FDA Orders a Company to Shutdown: And What Exactly is the Consumer Benefit?

Last week, the FDA ordered the popular genetic testing startup 23andMe to shutdown. The FDA sent a letter to the company, saying they should stop marketing their popular kits immediately, as it hadn’t been completely cleared or approved by them. The worry, according to the FDA, is that some consumers might use the results from the genetic tests to self-treat, or the possibility for false positives for certain diseases or genetic traits.

23andMe, for those who aren’t familiar, allows consumers to test their DNA to get results on if they’re carrying certain hereditary diseases, if they’re at risk for genetic problems, and alerts you of them so you can work with your doctor to treat or prepare for any health concerns. The tests are administered in your own home, by yourself—you simply spit into a repository, seal it up, and mail it off. You have your results in a matter of weeks. And the cost? A paltry $99, a small price to pay for many who want to be prepared for any health concerns they should be prepared for as they grow older.

As often happens with fast moving, innovative products, the government has finally caught up to 23andMe. The government feels the need to regulate this innovative new product and service, as they fear consumers can’t make decisions on their own. Of course, as Reason’s Ronald Bailey points out, there isn’t a single instance of a consumer being harmed from this testing kit. What really happens is that these kits allow a dialog to start between a patient and their doctor, and more testing to commence to make sure the initial tests are correct.

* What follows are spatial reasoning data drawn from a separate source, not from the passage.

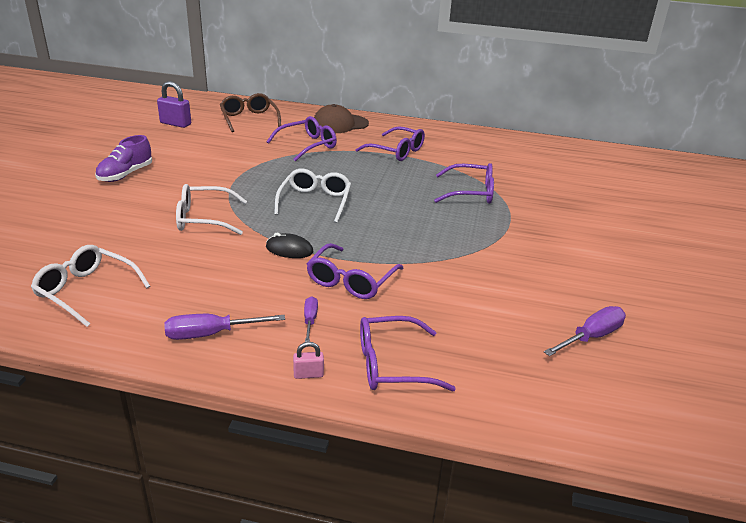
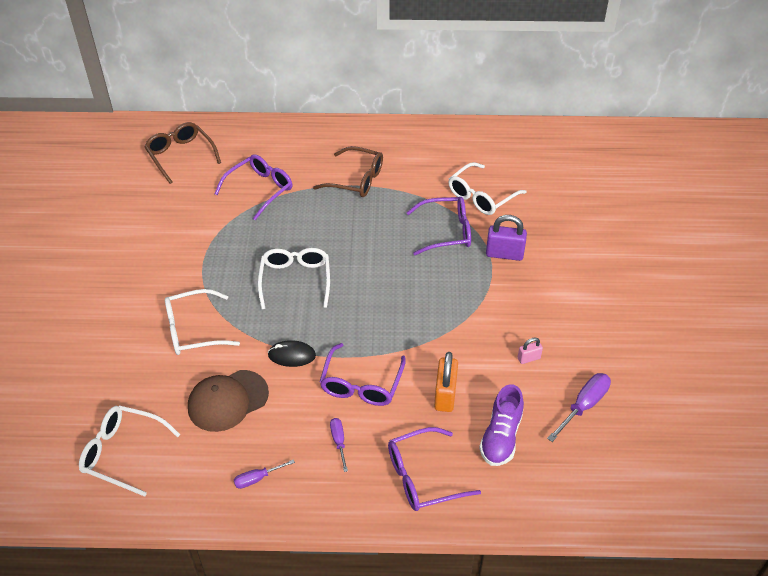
camera: 10 degrees left, 15 degrees up
purple shoe [95,135,152,182] -> purple shoe moved to [479,384,524,466]
purple padlock [157,81,191,128] -> purple padlock moved to [486,215,527,261]
purple screwdriver [164,314,285,340] -> purple screwdriver [234,459,295,489], size x0.60
pink padlock [293,342,324,379] -> pink padlock moved to [518,338,543,364]
brown cap [314,104,369,133] -> brown cap moved to [188,370,269,432]
purple glasses [355,127,425,161] -> brown glasses [313,146,383,197]
none -> orange padlock [434,352,458,412]
none -> white glasses [449,162,527,215]

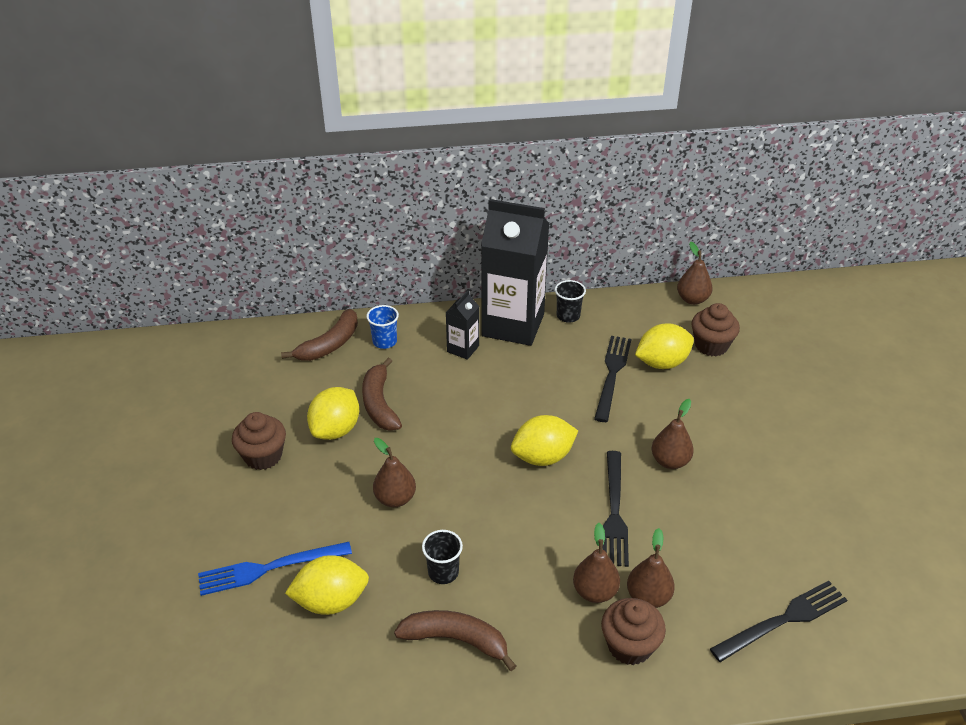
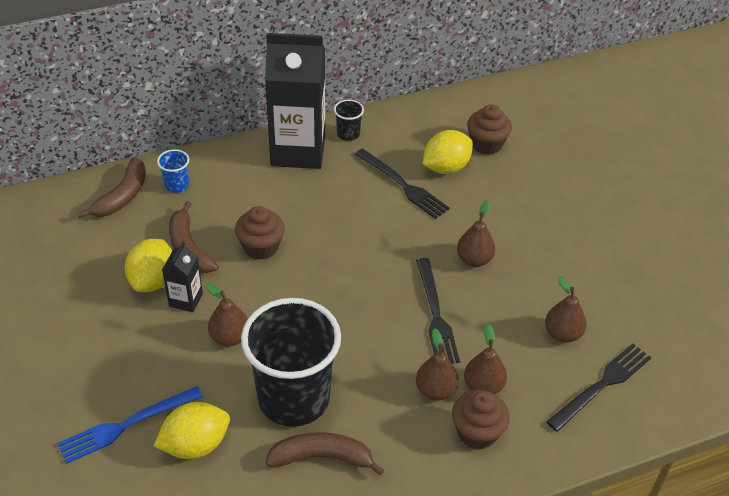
camera: 15 degrees left, 5 degrees up
brown cupcake [232,412,286,470] -> brown cupcake moved to [235,206,285,260]
black cup [422,530,463,584] -> black cup [241,298,341,427], size x2.48
black carton [446,290,479,360] -> black carton moved to [162,242,203,312]
yellow lemon [511,415,578,466] -> none
black fork [594,336,631,422] -> black fork turned 135 degrees clockwise [355,148,450,219]
brown pear [677,242,713,305] -> brown pear moved to [545,276,587,343]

The FDA has a history of regulating and keeping products out of the marketplace that could be helpful to consumers. In fact, there’s a movie in theaters now, Dallas Buyers Club, which chronicles a man’s fight to bring life saving AIDS drugs to consumers, and the FDA’s fight to stop him. In the film, a man brought drugs that were being safely used and saving lives in other countries to the United States. There’s also been a movement underway for years for the FDA to approve cancer drugs faster—there are many drugs languishing in testing trials that could be brought to market faster that could save thousands of lives. Bart Madden chronicles many of these cases in his book Free to Choose Medicine.

There, of course, may be a compelling need to have the FDA involved in some drug testing and keeping consumers safe, but at some point, adults should be left to make their own decisions. In the case of 23andMe, there’s no immediate harm that could come from using the service. As with any product, consumers should be trusted to use products wisely. We’re on the brink of some exciting developments in the life sciences field, and the last thing entrepreneurs and innovators need is the regulatory hand of the government involved.

Zack Christenson writes on digital tech issues for the American Consumer Institute Center for Citizen Research.